How different are the two scenarios? Both serve sushi but one tells a cohesive and compelling story, starting from the website to the experience in the restaurant, to the food, to the people working in it. The other is forgettable, generic, easily replaceable and does not come across as they care, nor does it radiate love.

 

You might think it is easy to “make up” brand stories. But much thought and effort is required to develop your brand strategy before looking at crafting your brand story. Remember, stories should not be fluff, because fluff never lasts. Consumers can see through insincerity. Think about it, how sustainable can you be as a business if you have to constantly pretend to be something you are not?

A brand story is not simply a story or something you write about and share on social media for one day and move on to the next shareable moment. The story-telling for your brand is an on-going process. And each move you make – be it on your blog, via social media, when recording a video, they should all be cohesive with your story strategy.

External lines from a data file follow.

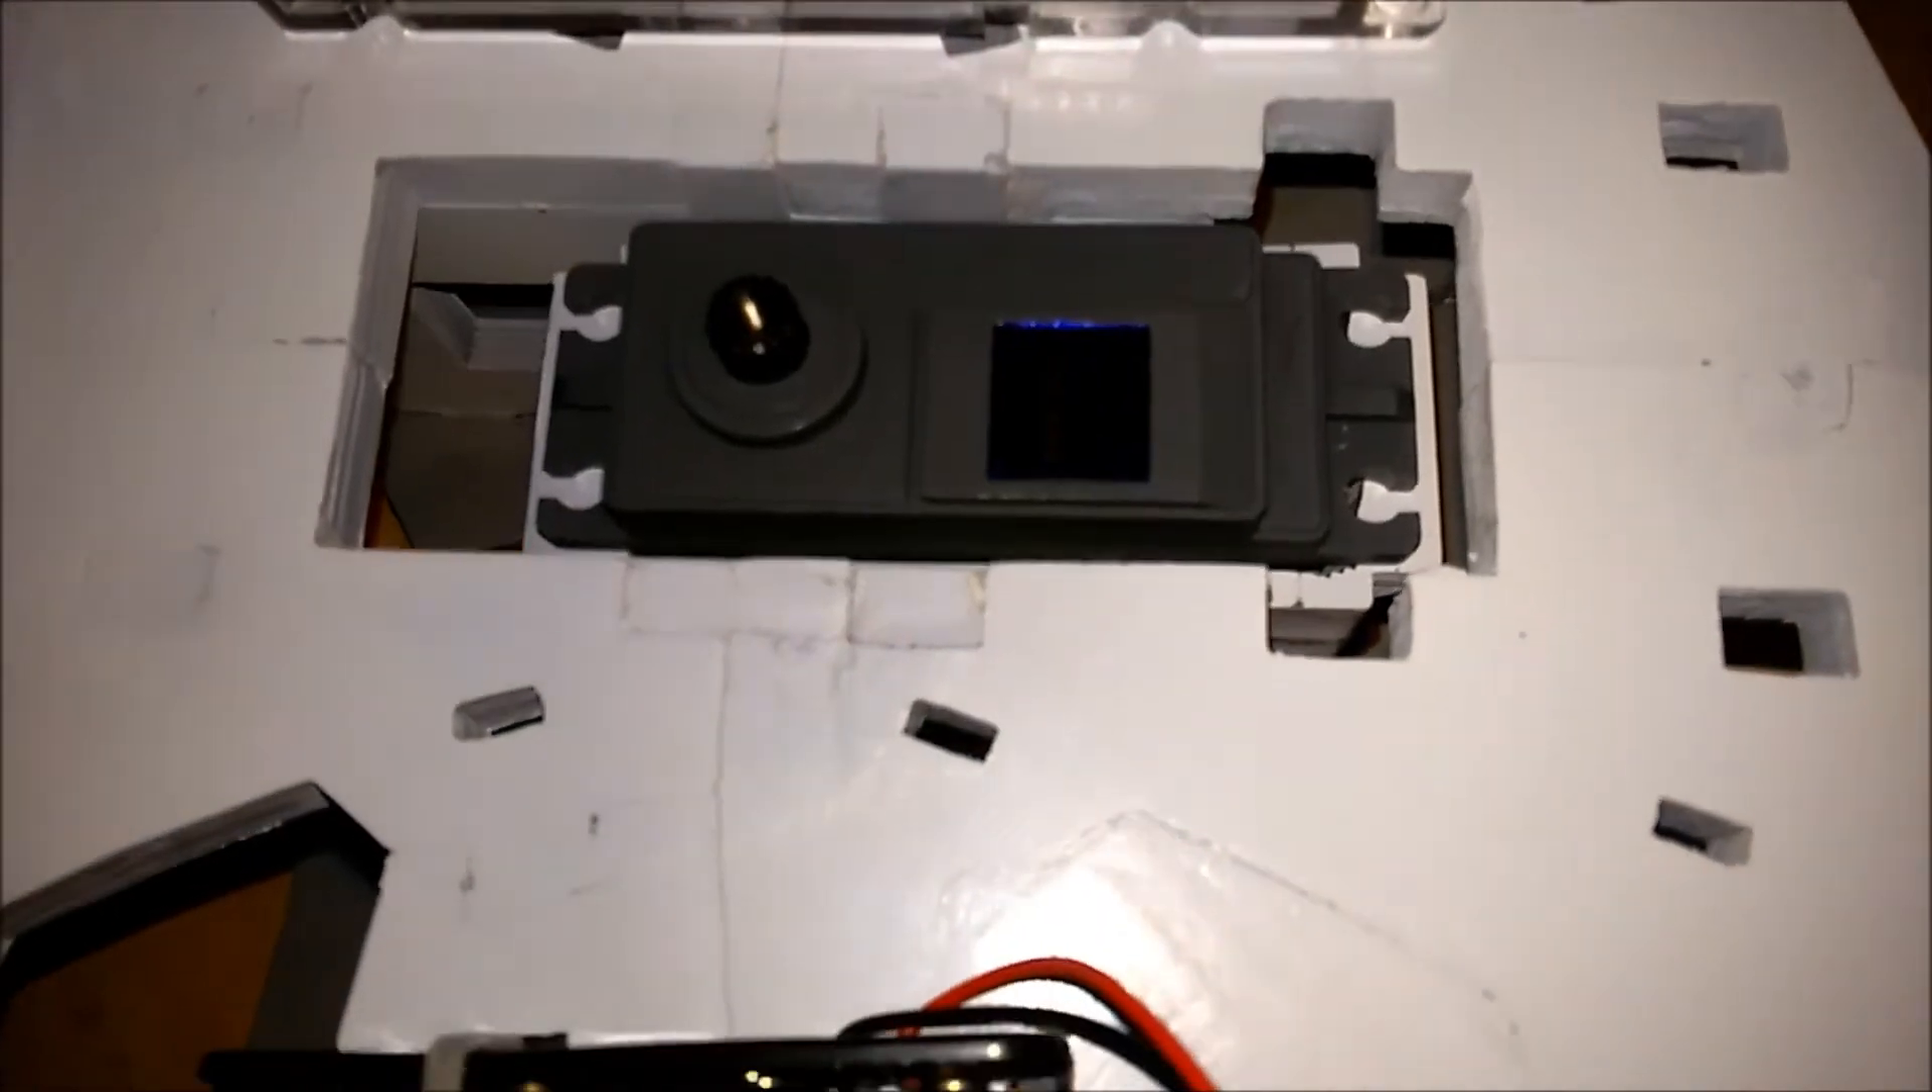Okay I finally got the servo to fit.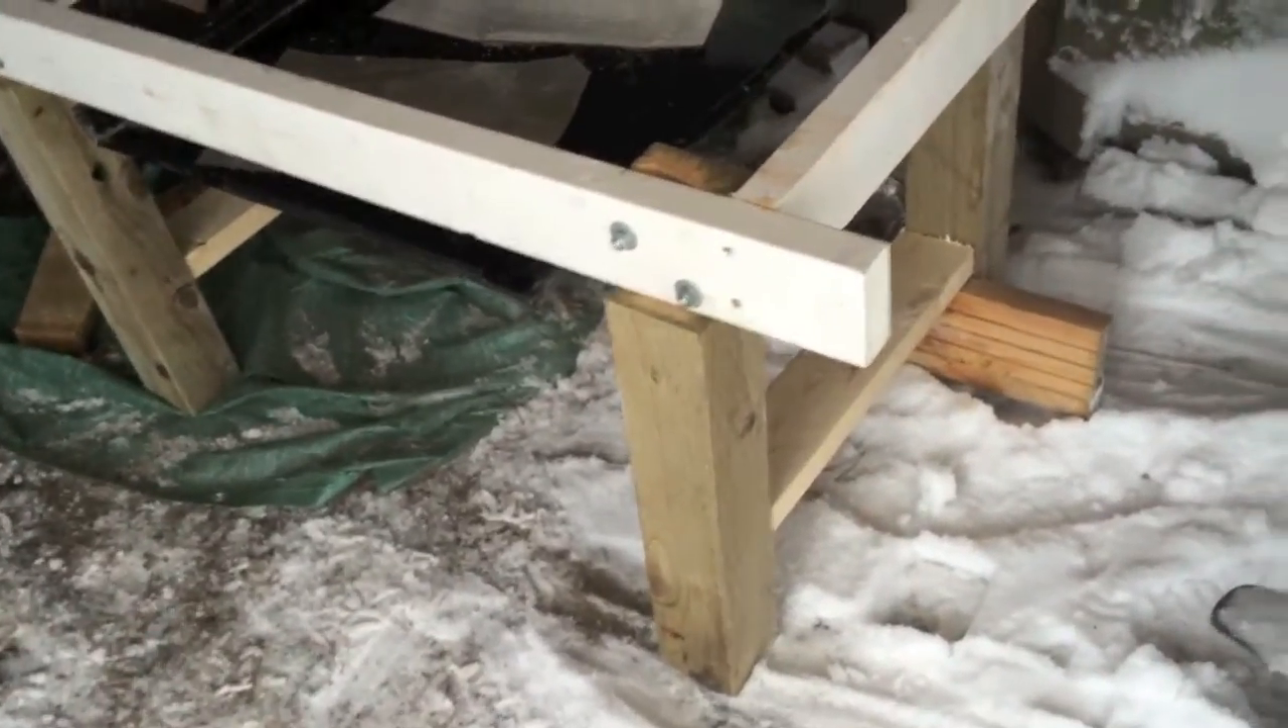I added a support lower down, just to keep the legs from coming in.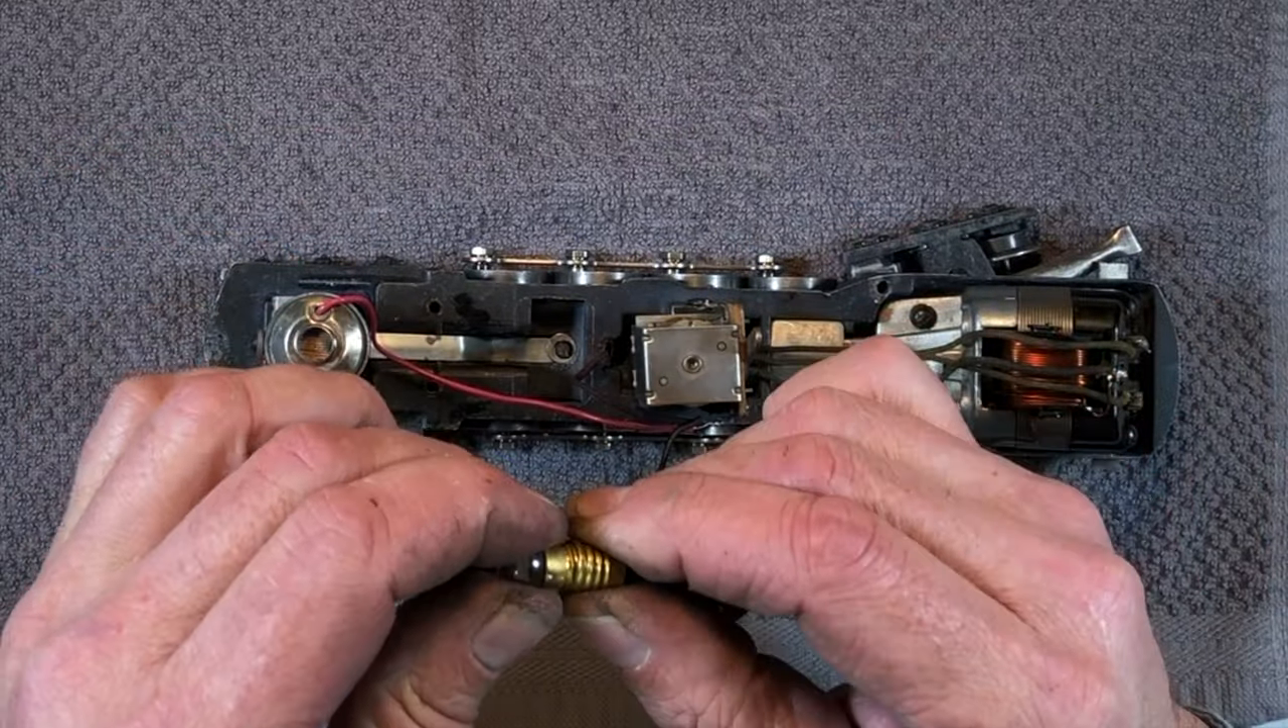Well, we've got the light bulb wire wired in, and I found another light bulb for it.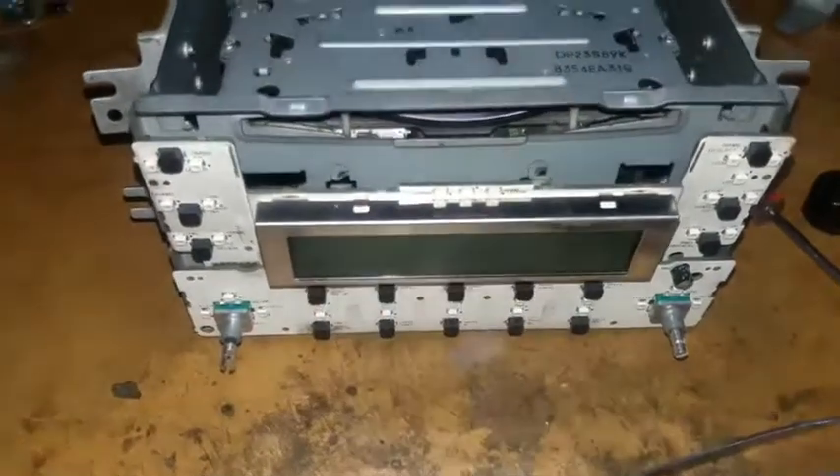So here is the front control has been installed in place and this is a clean front control very clean board.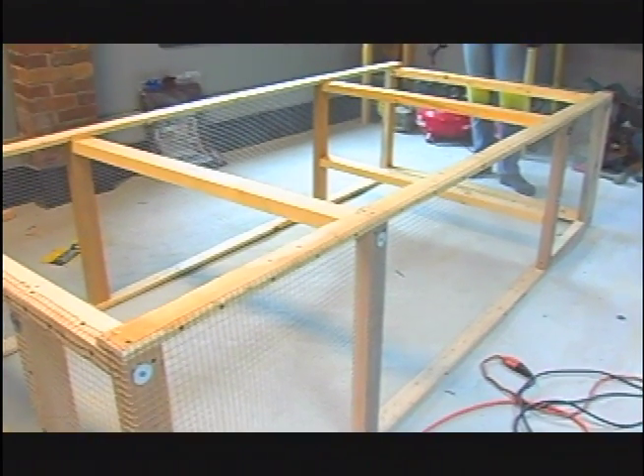I've finished wrapping the wire and attaching it to my wooden frame here.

Before you can start working on your brand story, you need a strategy. And before you can devise a strategy, you should focus on finding out what makes you unique. Your authenticity will set a solid foundation for the development of your brand strategy. You want your prospective customer to think of you first, never your competitors. Being authentic is the best way to resonate with them. Being authentic would also make your job easier, and perhaps even more enjoyable.

You can formulate your brand story strategy by pondering on your passion, and how it motivates you. You can construct your storytelling based on solving a problem. Both of these apply to Yama, I would say. Sometimes a brand story unfolds from a cause. Other times it begins from celebrating the people who inspire your business. Make use of every avenue you have to tell your brand story. Constantly be on the look out. Use your imagination. But bear in mind before you do any of that, to have a sound and sustainable strategy set up to guide you. And almost always, that begins from the heart.